“Il vostro cielo fu mare, il vostro mare fu cielo” è l’installazione site-specific di Adrian Paci che da novembre 2024 al Mudec di Milano costituisce l’anticipazione della mostra “Travelogue. Storie di viaggi, migrazioni e diaspore”, in programma per marzo 2025.
Un titolo suggestivo che già di per sé porta con sé un grande bagaglio di storie vissute, raccontate e trasmesse. È lo stesso artista Adrian Paci a raccontare l’opera, dalla sua origine alla realizzazione, in dialogo con le curatrici Katya Inozemtseva e Sara Rizzo:
“La prima cosa che ho pensato è che in questo spazio non dovevo esporre dei miei lavori, non dovevo appoggiare, non dovevo appendere, non dovevo installare dei lavori, dovevo far nascere un lavoro. Far nascere un lavoro vuol dire pensare subito ad un dialog o intimo con lo spazio, far sì che il lavoro aderisca allo spazio”. Così l’agorà del Museo prende subito la forma di un mosaico: “salendo le scale del Mudec ho immaginato questa grande vetrata come se fosse una grande onda. Questa luce che veniva dall’alto come se fosse la luce che tu percepisci dal fondo del mare… e poi subito ho pensato a queste storie tragiche dei naufragi nel Mediterraneo ”.

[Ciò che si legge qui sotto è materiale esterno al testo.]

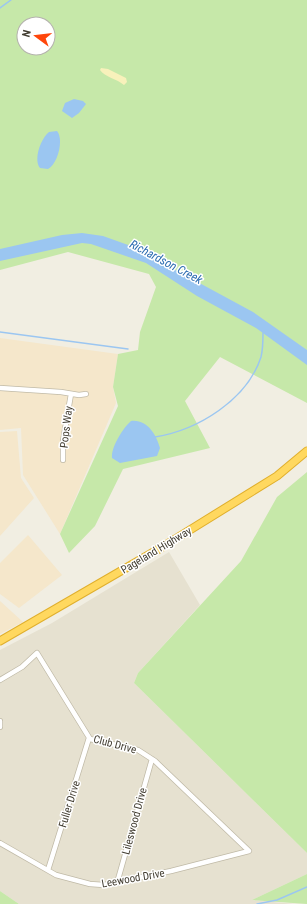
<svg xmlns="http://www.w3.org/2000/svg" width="307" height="904" font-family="'Roboto Condensed',sans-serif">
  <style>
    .residential { fill: #e6e1d0 }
    .commercial { fill: #f5e7cb }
    .green { fill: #c6e8a9; fill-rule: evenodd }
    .sand { fill: #f8f1bb }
    .water { fill: #9bc6f1 }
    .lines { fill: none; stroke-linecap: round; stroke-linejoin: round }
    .stream { stroke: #9bc6f1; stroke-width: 1.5 }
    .minor-casing { stroke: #c0baa7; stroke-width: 6 }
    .highway-casing { stroke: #e0af2d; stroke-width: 9 }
    .minor { stroke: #fff; stroke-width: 4.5 }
    .highway { stroke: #ffd85f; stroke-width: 7 }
    .labels { text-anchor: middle; stroke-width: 3; stroke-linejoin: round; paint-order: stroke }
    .street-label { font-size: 11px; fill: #433e32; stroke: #fff }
    .water-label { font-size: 12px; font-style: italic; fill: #2a6bb0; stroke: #fff }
  </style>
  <rect width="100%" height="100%" fill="#f1eee2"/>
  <path class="residential" d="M 169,552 L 200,605 L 138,673 L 134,683 L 307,853 L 307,874 L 252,900 L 294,904 L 19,904 L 0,891 L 0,650 L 52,623 Z"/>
  <path class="commercial" d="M 0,338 L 118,354 L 113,387 L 116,403 L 60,534 L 23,475 L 21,428 L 0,430 Z
    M 17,431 L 21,478 L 34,498 L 0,536 L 0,432 Z
    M 28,535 L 62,575 L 19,608 L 0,594 L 0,563 Z
    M 0,601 L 23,622 L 0,634 Z"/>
  <path class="green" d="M 0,0 L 307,0 L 307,403 L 220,357 L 185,401 L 210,448 L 123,469 L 95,526 L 69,553 L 60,534 L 118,406 L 113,387 L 118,354 L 138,350 L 140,332 L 156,287 L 149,274 L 68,252 L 0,270 ZM 24,24 L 48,24 L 48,48 L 24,48 Z
    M 307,472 L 307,853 L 134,683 L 138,673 L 241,561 L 277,497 Z
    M 307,874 L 307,904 L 252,900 Z
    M 0,891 L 19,904 L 0,904 Z"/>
  <path class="sand" d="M 101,68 L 108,69 L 126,78 L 127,82 L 124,85 C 117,79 105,77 100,70 Z"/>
  <path class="water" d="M 74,99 L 83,101 L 86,104 L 79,113 L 72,118 L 62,111 L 65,103 Z
    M 57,131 C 64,139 58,164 48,169 L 40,168 C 33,160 41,138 49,132 Z
    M 82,233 L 103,236 L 131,246 L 253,312 L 307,350 L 307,365 L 256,328 L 197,296 L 146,263 L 91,244 L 82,243 L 0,261 L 0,249 L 62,235 Z
    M 131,421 C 147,419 156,434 160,448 L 157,456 L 120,463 L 112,458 C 111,447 123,428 131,421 Z"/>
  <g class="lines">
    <path class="stream" d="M 0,8 L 11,0
      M 0,332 L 128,349
      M 155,437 C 198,430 247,400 261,357 C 263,349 263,341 263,333
      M 257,904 L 277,900 L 307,887"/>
    <defs>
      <path id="minor" d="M 0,388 L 61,392 L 79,395 L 86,394
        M 63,460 L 63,441 L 71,394
        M 0,680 L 22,667 L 37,653 L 90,739 L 138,750 L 155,761 L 249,851 L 171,871 L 104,885 L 90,884 L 56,875 L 0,843
        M 0,721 L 0,727
        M 48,870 L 89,738
        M 117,883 L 152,759"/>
      <path id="highway" d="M 0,641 L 164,546 L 277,476 L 307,451"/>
    </defs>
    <use href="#minor" class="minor-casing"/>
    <use href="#highway" class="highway-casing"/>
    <use href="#minor" class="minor"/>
    <use href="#highway" class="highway"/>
  </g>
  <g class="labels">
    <g class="street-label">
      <text transform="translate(66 427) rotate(-83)" y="4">Pops Way</text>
      <text transform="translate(156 550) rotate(-31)" y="4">Pageland Highway</text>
      <text transform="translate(115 744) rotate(15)" y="4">Club Drive</text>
      <text transform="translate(69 804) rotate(-73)" y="4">Fuller Drive</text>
      <text transform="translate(134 821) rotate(-75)" y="4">Lileswood Drive</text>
      <text transform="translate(133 878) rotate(-10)" y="4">Leewood Drive</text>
    </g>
    <g class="water-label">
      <text transform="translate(166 262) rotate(28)" y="4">Richardson Creek</text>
    </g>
  </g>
  <g transform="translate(36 36) rotate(285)"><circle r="19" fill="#ffffff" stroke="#b4b2ad"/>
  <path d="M0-3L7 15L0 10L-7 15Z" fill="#ff460b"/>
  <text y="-6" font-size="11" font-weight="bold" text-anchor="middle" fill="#433e32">N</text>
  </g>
</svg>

Il mosaico che prende forma – 250 tessere che testimoniano la ricerca della libertà, la durezza della realtà, la riflessione etica di cui tutti facciamo parte – è una superficie frammentata, un insieme di immagini di naufragi che porta con sé una tragicità delicata. Questo contrasto è vivo, non ci sono sommersi o salvati, c’è solo il mare, ciò che accomuna tutte queste storie. Quel mare che diventa protagonista, in dialogo con il cielo e con la luce. Tutto è una grande onda, in continua trasformazione, con fluidi intrecci e tessiture di azzurri. Non c’è pero quiete, anzi, c’è una forte scossa, un’onda che emana un’energia inarrestabile e continua, a tratti travolgente.

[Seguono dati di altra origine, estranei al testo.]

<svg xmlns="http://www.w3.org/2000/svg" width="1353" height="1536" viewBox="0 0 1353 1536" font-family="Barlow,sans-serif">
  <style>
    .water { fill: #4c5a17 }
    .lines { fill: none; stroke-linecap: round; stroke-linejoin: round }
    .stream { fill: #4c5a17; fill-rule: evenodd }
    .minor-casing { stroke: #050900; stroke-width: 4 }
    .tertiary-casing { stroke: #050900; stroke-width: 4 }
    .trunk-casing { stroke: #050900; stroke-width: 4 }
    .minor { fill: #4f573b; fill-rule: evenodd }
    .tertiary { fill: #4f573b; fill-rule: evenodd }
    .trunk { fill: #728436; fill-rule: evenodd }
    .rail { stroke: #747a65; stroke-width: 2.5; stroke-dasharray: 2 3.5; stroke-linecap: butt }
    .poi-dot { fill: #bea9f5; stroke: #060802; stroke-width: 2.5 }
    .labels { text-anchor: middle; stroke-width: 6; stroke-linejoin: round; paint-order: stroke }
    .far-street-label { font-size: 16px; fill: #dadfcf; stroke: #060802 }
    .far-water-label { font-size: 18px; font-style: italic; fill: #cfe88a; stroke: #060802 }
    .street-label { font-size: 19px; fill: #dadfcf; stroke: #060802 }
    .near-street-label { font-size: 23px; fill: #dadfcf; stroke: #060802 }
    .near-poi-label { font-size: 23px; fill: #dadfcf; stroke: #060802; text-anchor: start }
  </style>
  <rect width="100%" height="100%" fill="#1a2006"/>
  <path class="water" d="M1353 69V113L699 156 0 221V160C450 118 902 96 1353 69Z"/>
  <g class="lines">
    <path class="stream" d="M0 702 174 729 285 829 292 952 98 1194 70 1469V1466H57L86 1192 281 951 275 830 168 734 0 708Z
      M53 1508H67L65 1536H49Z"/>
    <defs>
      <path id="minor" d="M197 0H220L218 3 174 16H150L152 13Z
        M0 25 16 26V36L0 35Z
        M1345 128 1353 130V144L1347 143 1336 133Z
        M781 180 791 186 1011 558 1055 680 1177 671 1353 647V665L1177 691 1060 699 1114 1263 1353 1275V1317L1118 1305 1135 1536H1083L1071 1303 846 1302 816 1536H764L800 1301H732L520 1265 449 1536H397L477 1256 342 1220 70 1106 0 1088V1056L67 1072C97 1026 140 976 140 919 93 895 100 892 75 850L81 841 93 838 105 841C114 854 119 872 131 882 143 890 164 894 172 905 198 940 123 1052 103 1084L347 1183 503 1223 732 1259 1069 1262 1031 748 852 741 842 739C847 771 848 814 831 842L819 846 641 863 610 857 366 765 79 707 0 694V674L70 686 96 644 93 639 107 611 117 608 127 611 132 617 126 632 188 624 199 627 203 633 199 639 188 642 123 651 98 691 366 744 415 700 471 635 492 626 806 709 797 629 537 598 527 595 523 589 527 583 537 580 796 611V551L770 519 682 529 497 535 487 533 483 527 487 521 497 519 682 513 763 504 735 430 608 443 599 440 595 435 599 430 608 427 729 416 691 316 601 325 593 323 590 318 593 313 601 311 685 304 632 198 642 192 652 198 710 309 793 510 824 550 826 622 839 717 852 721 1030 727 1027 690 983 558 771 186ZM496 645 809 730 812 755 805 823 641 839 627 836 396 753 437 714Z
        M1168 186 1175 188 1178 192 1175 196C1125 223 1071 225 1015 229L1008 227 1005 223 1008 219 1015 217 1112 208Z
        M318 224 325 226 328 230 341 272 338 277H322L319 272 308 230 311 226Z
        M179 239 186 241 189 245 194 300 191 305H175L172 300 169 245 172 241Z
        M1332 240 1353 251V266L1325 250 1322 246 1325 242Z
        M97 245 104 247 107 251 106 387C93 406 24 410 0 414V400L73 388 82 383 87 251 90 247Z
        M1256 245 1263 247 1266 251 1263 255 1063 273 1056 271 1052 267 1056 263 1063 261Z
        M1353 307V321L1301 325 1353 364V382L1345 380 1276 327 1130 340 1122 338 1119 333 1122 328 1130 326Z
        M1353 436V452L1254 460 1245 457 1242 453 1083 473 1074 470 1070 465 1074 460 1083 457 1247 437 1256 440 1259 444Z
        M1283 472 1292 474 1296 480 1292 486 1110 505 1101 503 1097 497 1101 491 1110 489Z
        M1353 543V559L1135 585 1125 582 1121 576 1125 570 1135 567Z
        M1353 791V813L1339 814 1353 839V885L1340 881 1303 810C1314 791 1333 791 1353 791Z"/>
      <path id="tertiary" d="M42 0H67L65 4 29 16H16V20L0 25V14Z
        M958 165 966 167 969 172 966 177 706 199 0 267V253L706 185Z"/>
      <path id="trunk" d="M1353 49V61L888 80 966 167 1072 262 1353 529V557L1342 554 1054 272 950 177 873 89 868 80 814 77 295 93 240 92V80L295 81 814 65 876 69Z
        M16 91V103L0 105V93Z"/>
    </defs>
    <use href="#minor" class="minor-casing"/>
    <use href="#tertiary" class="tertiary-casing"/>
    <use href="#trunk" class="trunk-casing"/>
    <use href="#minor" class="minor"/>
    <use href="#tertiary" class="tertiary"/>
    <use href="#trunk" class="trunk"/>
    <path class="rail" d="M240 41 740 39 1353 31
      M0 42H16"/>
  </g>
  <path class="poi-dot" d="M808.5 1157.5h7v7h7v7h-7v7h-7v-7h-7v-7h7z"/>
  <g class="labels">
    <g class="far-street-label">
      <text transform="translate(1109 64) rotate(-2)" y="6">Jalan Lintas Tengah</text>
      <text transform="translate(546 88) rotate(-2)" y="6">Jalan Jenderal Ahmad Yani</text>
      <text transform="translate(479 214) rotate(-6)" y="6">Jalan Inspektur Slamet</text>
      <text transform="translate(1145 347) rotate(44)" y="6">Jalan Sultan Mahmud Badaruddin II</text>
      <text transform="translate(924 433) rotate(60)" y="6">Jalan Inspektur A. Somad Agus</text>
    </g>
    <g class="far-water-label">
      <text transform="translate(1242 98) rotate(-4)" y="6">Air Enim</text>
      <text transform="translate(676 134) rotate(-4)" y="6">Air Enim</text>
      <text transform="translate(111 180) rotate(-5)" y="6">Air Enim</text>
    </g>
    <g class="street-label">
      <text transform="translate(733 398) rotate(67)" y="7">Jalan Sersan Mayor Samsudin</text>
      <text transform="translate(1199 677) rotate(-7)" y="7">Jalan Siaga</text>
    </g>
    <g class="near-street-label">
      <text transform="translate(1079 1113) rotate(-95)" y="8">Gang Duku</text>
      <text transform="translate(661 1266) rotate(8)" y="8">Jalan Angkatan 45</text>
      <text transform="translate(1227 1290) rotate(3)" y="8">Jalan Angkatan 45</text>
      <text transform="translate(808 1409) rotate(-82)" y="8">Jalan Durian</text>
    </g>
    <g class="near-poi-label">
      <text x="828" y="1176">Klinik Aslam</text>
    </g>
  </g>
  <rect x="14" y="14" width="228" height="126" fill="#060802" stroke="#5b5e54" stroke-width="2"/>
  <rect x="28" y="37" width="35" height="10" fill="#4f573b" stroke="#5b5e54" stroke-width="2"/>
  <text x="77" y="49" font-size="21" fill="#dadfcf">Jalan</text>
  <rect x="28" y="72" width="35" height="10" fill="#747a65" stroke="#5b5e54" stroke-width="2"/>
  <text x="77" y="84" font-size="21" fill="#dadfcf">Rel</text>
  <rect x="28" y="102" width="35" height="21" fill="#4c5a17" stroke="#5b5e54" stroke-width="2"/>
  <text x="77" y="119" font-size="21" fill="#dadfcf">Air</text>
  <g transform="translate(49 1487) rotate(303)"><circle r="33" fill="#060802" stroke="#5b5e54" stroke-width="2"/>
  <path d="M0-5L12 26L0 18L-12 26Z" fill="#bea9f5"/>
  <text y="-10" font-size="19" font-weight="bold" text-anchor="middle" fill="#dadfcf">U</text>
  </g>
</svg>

Chi guarda rimane immerso in questo grande acquario, creato anche dalla successione di toni più scuri nelle fasce inferiori e più luminosi in quelle superiori, e si ritrova totalmente sommerso dal movimento generato dalle texture, dai colori, dalle luci e dalle sue oscillazioni.
“Io credo che l’arte debba sempre produrre uno spostamento, l’aderenza va bene ma se non produce spostamento poi diventa decorazione, diventa semplicemente un appoggio”, spiega Adrian Paci, il quale nel suo percorso artistico e professionale ha sempre sentito l’esigenza di raccontare storie di vita, quotidiane o straordinarie, di narrare vicende personali, metafore del vivere collettivo, esperienze universali.
Con questa installazione lo spostamento, emotivo, mentale, simbolico, è completo e si percepisce negli occhi di chi osserva. A tratti destabilizzante per l’intensità che trasmette, il potere dell’arte, in questo caso, risiede nella capacità di trasformare una grande opera come questa, composta da pochi elementi, in una bolla ricca di significati coinvolgenti, talvolta persino devastanti per la profondità che cela al suo interno.
L’installazione non nasce come lavoro sull’immigrazione ed è l’artista stesso a sottolinearlo, ma è sicuramente ispirata alla propria esperienza personale: nel 1997 infatti, insieme alla sua famiglia, lascia la sua terra, l’Albania, per poi spostarsi verso l’Italia. Il suo lavoro parte dalla ricerca, dagli archivi di quotidiani italiani ed internazionali, legati alle tragedie che colpiscono chi cerca l’emancipazione, la libertà, la fuga, la speranza e spesso trova, invece, la morte.
Il mare diventa riflesso dei conflitti umani, di disgrazia e sofferenza, ma anche luogo del viaggio come esperienza esistenziale e palcoscenico di desiderata rinascita. Dietro tutte le storie vi è sempre una grande speranza: “non vorrei mai che perdessimo questo orizzonte nel guardare il mare, anche come un territorio che collega le terre, non soltanto che le separa”, sottolinea l’artista.
Mare e cielo non restano divisi, diventano simboli di continuità e fusione, evocano l’idea di infinito e sono associati alle emozioni più profonde dell’animo umano. Mare e cielo sono uno il riflesso dell’altro e dove sembrano toccarsi, all’orizzonte, rappresentano un punto irraggiungibile ma anche un invito alla scoperta e a spingersi oltre i propri limiti.
Un’installazione intensa che invita a riflettere sul significato più ampio dell’esperienza esistenziale, sulla libertà, sulla realtà e su come la percepiamo e ci poniamo di fronte ad essa.